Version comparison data
====================

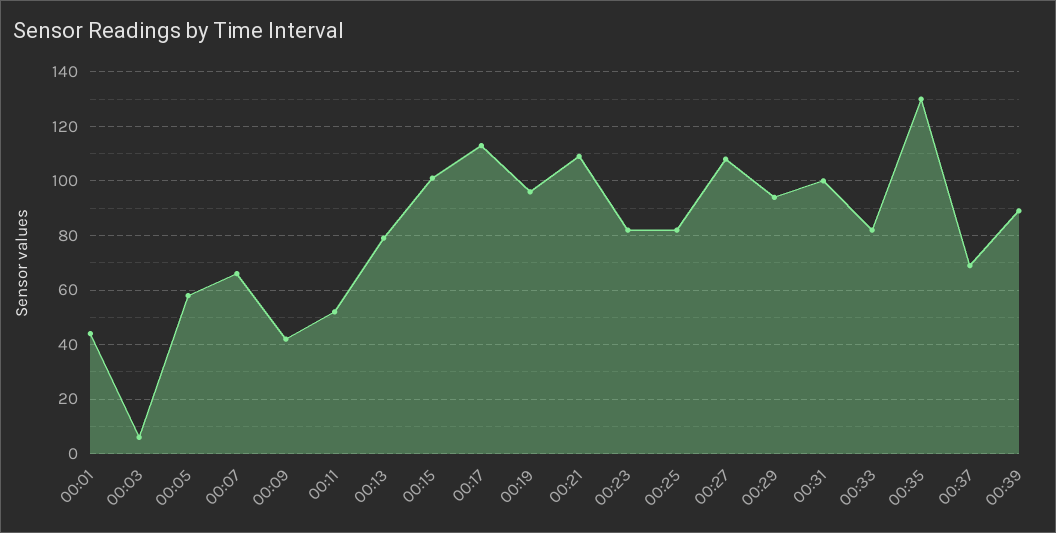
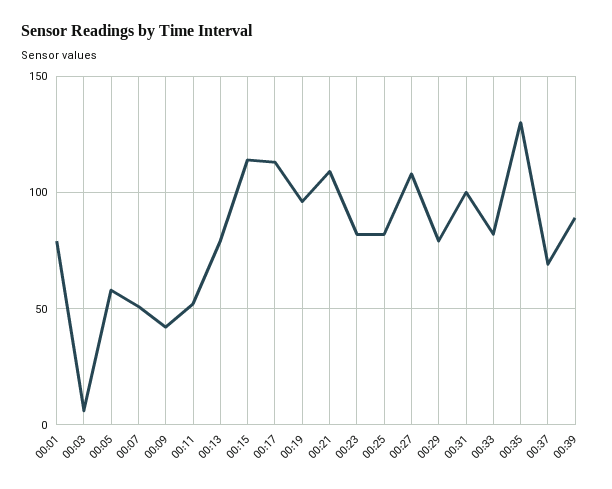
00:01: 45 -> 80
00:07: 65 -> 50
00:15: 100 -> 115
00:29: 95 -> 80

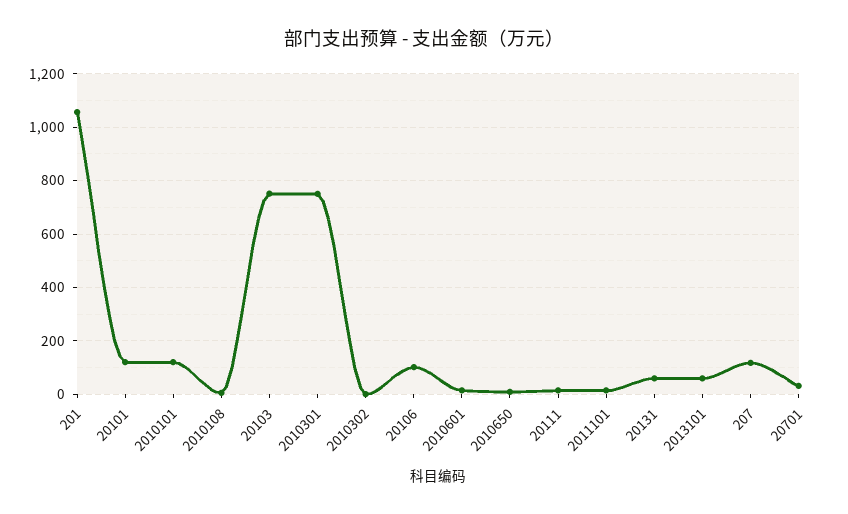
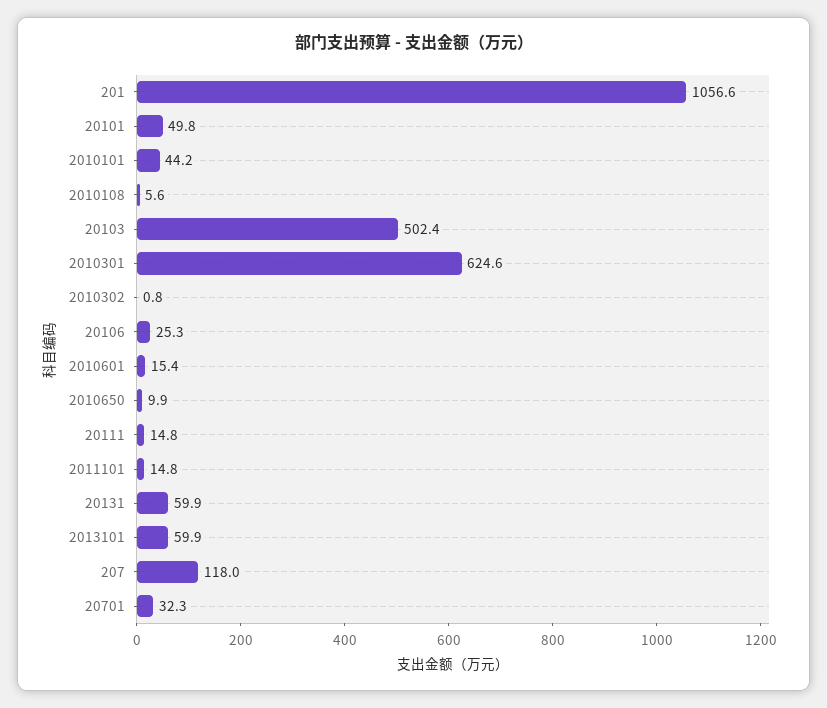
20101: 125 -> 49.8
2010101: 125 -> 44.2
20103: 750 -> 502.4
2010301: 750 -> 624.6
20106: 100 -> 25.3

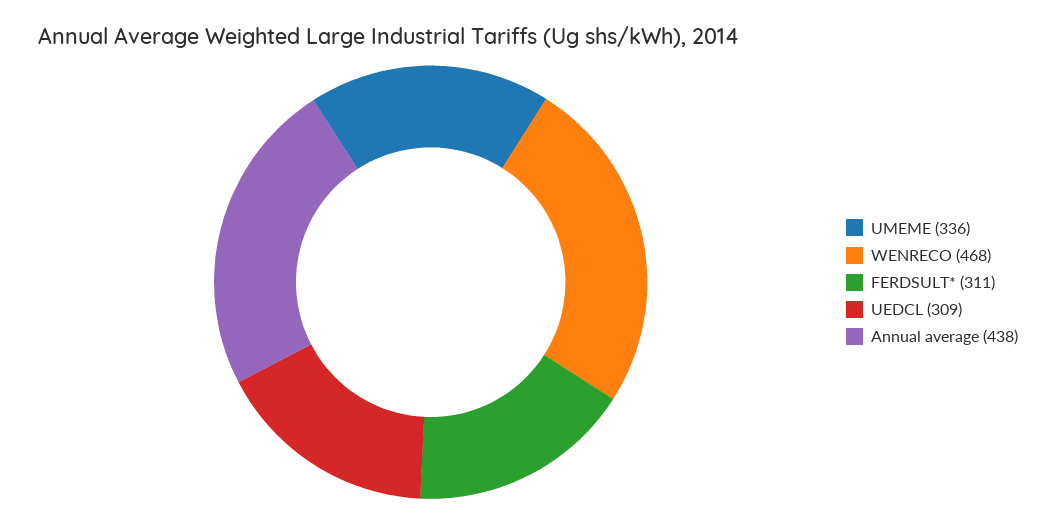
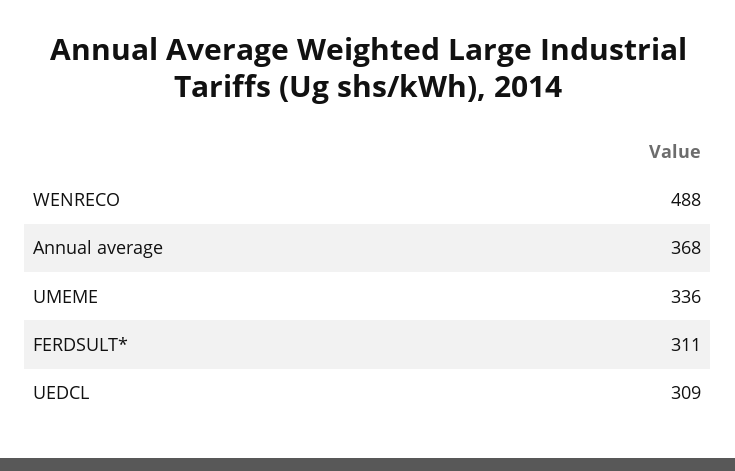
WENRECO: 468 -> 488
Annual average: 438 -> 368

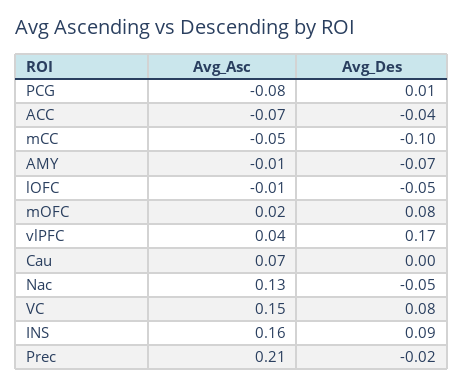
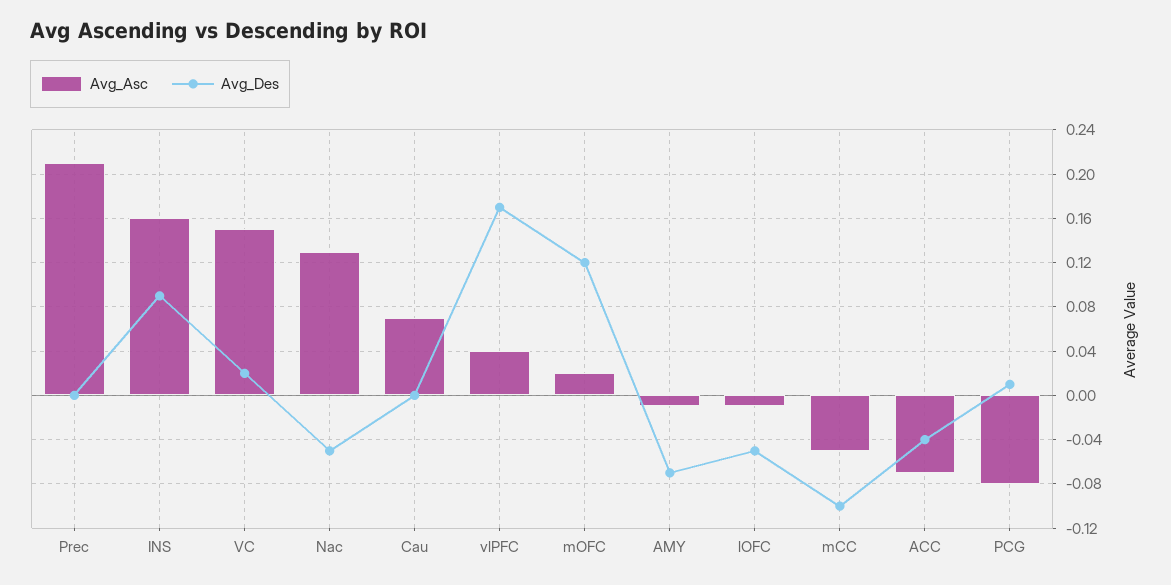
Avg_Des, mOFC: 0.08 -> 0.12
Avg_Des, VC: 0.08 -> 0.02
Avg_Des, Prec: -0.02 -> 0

====================

Task to carry out: I need the lines from the one containing "00:15: 100 -> 115" through the end of the records retyped exactly, with the pictures left out.

Written solution:
00:15: 100 -> 115
00:29: 95 -> 80

20101: 125 -> 49.8
2010101: 125 -> 44.2
20103: 750 -> 502.4
2010301: 750 -> 624.6
20106: 100 -> 25.3

WENRECO: 468 -> 488
Annual average: 438 -> 368

Avg_Des, mOFC: 0.08 -> 0.12
Avg_Des, VC: 0.08 -> 0.02
Avg_Des, Prec: -0.02 -> 0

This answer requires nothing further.